A conversation with IBM's Mr. Big Data

Rod Smith, IBM's vice president of emerging Internet technologies, tells InfoWorld about IBM's exploits in Big Data -- this year's hottest trend

Rod Smith has one of the most enviable titles around: vice president of emerging Internet technologies. He earned it. My first encounter with him goes back to the early days of SaaS (software as a service) when he was IBM's point man on the topic. But he is probably best known for his key role in the development of IBM's WebSphere line of middleware, as well as for his early advocacy of XML, Web services, and J2EE.

Last week, the day after IBM's 100th anniversary celebration, I caught up with Smith at the Strata conference on "big data" -- that is, the huge globs of unstructured data generated by Web clickstreams, system and security logs, distributed sensors, truckloads of text, and just about anything else you can name.

[ See InfoWorld's primer on Big Data and learn how a variety of companies are finding hidden business value in unstructured data. | Apache Hadoop is an InfoWorld Technology of the Year award winner. ]

Teasing value from data once considered too amorphous to exploit is Smith's current obsession -- not surprising, since this is one of the most exciting areas of emerging technology. Smith leads strategy and planning for IBM's Big Data practice, including IBM InfoSphere BigInsights, a collection of analytics and visualization technologies centering on Hadoop. I began our conversation by asking Smith about the origins of his involvement with Big Data.

Eric Knorr: When did you first encounter Big Data? My guess is that it was before it was called that.

Rod Smith: It was. When we went to customers and talked about just processing data, they kept saying, "Databases, we know what we know about them, but there's data out there that we think has value -- but we don't know. We think it has insights for us. But we don't want to pick it up and put it in a database with all the management costs that go with that, and then find it doesn't mean anything. So we need something we can use to discover insights quickly -- or not."

It's kind of like a cycle of exploration, but traditional handling of data doesn't do that. You go through the process of bringing it in and cleansing it and normalizing it. But they said, "That's not what we want. We don't know if data from Twitter is going to be valuable until we see something there that makes us go, 'ah ha, now we know what we can do with it!'"
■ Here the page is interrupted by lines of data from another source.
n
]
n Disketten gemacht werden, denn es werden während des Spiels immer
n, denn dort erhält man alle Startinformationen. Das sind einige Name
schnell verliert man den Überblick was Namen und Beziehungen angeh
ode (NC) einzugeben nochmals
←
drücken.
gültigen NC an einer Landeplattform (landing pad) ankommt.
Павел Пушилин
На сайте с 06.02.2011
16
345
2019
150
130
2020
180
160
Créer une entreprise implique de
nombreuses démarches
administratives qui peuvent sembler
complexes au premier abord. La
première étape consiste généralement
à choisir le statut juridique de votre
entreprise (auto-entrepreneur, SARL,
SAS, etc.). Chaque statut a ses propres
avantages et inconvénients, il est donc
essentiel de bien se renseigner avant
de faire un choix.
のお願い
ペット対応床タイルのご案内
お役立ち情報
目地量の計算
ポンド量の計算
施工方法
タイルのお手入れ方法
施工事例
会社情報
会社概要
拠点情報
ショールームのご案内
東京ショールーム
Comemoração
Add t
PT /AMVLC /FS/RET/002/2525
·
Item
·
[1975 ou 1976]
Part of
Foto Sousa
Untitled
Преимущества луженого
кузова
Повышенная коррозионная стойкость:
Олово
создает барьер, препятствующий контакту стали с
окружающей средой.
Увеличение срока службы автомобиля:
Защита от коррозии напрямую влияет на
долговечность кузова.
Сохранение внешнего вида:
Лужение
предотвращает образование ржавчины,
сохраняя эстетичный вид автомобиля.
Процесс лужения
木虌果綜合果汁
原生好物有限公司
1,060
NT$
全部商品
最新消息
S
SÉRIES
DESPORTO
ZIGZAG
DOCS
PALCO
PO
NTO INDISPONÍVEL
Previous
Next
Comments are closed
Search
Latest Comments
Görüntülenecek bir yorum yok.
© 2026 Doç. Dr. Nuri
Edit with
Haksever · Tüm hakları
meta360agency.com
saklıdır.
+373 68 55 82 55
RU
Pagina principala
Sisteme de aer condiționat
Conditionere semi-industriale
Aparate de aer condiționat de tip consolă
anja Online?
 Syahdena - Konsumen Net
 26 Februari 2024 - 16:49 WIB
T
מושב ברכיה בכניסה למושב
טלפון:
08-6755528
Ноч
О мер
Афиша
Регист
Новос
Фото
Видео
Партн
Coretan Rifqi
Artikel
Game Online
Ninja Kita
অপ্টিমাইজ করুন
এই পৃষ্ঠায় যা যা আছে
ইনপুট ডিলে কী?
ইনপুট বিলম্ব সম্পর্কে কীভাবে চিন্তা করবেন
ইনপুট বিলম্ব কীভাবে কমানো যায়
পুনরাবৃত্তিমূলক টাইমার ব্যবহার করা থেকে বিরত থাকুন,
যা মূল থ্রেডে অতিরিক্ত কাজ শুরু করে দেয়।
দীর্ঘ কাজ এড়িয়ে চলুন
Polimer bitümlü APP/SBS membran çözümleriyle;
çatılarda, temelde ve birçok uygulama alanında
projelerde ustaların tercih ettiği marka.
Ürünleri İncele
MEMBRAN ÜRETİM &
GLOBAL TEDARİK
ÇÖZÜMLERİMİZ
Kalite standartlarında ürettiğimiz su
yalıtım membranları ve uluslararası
One of the first customers that asked for a proof of concept was the BBC. They had an effort called Digital Democracy, and they were looking at how they could help journalists be much more efficient writing in-depth articles. It takes a long time to really sift through information. So I said, "That's interesting." We didn't know what they wanted us to do yet. So they said, "We're not quite ready to get our information from our side of it, but could you go out and read in all the Parliament information and then tell us what Parliament members were interested in what bills, what bills were getting buzzed, who was working on them, how long they'd been working on them?" And they gave us a list of interesting questions. And so that's where we started, and that's Big Data. Not necessarily in the terabyte sense, but in the sense of cost-intensive people trying to work with it.

Knorr: And it's unstructured.

Smith: And it's unstructured; or semi-structured, as people call it. But we like the term "big data" because data folks have been forced to define different types of data, as opposed to the business person who just says, "I don't care if it's structured or unstructured or whatever, I just want to get this information from it. And you confuse me by telling me how it's done. I don't know the how. I don't care. I just want to get these insights from it." And that was really how we got started running these things and using Many Eyes, in the BBC case, to do the visualizations.